L’intervention de la Région flamande
Face à cette situation, les ministres flamands Jan Jambon et Matthias Diependaele interviennent, rappelant à la ville d’Ostende ses obligations envers ce monument emblématique. Dans une lettre acerbe, ils critiquent l’incapacité de la ville à trouver une solution viable et durable pour la restauration du Thermae Palace. Ils reprochent à Ostende de n’avoir toujours pas présenté de plan, notamment en ce qui concerne le montant du loyer, l’aménagement de l’espace muséal et l’utilisation d’espaces partagés. « À ce jour, nous n’avons vu aucun résultat concret de ce plan d’affaires », peut-on lire dans le document. Or la région ne va pas donner « un chèque en blanc » de 30 millions d’euros sans savoir à quoi servira cet argent. Dans ce même courrier, on indique tout de même que la Flandre donne son accord de principe » au déménagement de Muzee au Thermae Palace, mais « sous certaines conditions ».
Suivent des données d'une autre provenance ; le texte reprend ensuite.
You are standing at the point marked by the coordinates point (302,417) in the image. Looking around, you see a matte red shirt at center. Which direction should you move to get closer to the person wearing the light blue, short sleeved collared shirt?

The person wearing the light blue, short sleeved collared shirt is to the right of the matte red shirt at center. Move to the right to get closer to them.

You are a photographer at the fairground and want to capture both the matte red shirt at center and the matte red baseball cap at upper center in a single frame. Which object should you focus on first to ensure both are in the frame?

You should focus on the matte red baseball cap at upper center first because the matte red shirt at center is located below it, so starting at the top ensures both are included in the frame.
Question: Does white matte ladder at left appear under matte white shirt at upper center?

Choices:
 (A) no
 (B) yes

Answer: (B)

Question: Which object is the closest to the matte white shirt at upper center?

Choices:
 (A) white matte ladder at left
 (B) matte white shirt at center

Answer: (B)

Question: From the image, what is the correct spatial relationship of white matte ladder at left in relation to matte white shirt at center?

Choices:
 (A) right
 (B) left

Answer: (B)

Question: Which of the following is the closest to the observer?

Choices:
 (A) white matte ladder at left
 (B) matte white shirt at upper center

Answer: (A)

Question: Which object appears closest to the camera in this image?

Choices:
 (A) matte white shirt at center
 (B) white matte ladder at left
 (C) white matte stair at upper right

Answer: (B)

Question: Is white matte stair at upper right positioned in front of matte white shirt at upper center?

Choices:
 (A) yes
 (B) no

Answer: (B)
La ville se retrouve avec la patate chaude. Elle est même mise sous pression pour réagir rapidement, d’autant plus que des fonds régionaux, conditionnés à l’avancement des travaux, pourraient être perdus si les délais ne sont pas respectés. Pour les galeries, Ostende a déjà reçu 10 millions d’euros de fonds de relance en 2022. Mais les travaux doivent être achevés en 2026, faute de quoi ces fonds risquent d’être redemandés.
Un héritage en suspens
Le débat sur l’avenir du Thermae Palace reste donc vif à Ostende et le flou le plus total semble à nouveau de mise. Entre les promesses non tenues, les conflits d’intérêts supposés et les pressions politiques, la ville doit désormais rapidement trouver un équilibre entre les intérêts publics et privés pour sauver ce qui reste de ce monument historique. Avec le même projet ou un énième nouveau projet ? L’avenir le dira. En attendant le Thermae Palace lui continue de sombrer.